Joanne – I loved reading your post! I applaud you for writing to Y, the wonderful WHLP Admin, and telling your story. I love seeing new people find this website!!! This was literally my life-line. I googled hair loss until my eyes popped out. This is THE only site that I could feel comfortable sharing, sobbing, showing, and seeing my way through HL. I have learned soooo much about HL and moving on, and could not have even gotten out of the fetal position if it wasn’t for this site.

Not to say that I’m cured… There is no cure to my HL, but emotionally, I’m totally rebuilding, and physically, I’ll get there too. This site had given me a sisterhood like no other. I can’t tell any of my “organic” friends or family about my HL. I feel ostracized, an outcast, defective, a woman that can’t grow her own hair. How Freaking Depressing!!!! But, I can tell my “virtual” sisters and friends about everything!! And, I can even meet up with people in my city with the same affliction. This site IS the best for me.

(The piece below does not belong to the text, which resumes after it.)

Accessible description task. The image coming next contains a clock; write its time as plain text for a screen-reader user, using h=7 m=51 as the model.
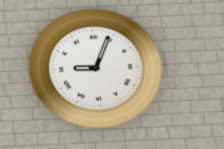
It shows h=9 m=4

Welcome to the network, post all of your questions!!! There is sooooo much knowledge on here, that I feel like we all need the Dr. abbreviation before our names . Dr. Living Your Life, Dr. AGA, Dr. Supplemental Hair, Dr. Moving on, Dr. Happy, Dr. Acceptance, and you get my drift!!!

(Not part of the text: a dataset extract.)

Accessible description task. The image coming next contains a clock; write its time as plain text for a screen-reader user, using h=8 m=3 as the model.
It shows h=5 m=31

Let’s move forward together!

By: Beth S.

Beth S. — Sat, 20 Oct 2012 15:28:34 +0000

We can all relate to Joane’s story. I especially identified with the husband’s reaction as my husband keeps telling me that my hair loss is “all in my mind” even though I can barely cover my scalp anymore and that I look “perfectly fine”. I think this occurs for two reasons, and one is that men truly don’t notice certain things like a mess in the kitchen, or a new lipstick, hairstyle, outfit, etc. It is funny though, that they can spot a new scratch or dent you made in the car from a mile away! I call this phenomenon “male pattern blindness: — LOL! The second reason may be that your spouse may just be at a loss as to how to respond to your despair, after all it is not something he can fix, so he tells you that you still “look fine” and I really believe that to him, you probably do! I know it is sometimes infuriating, but we should at least be grateful that they are not the shallow creatures we sometimes think they are!

And speaking of shallow, the best thing for me about this site, is realizing that my emotions surrounding hair loss seem to be both normal and universal. I also have chastised myself for being so “superficial” as like you said, its not like you’ve lost an arm or a leg, yet apparently I am no more vain than anyone else — it is devastating for all of us.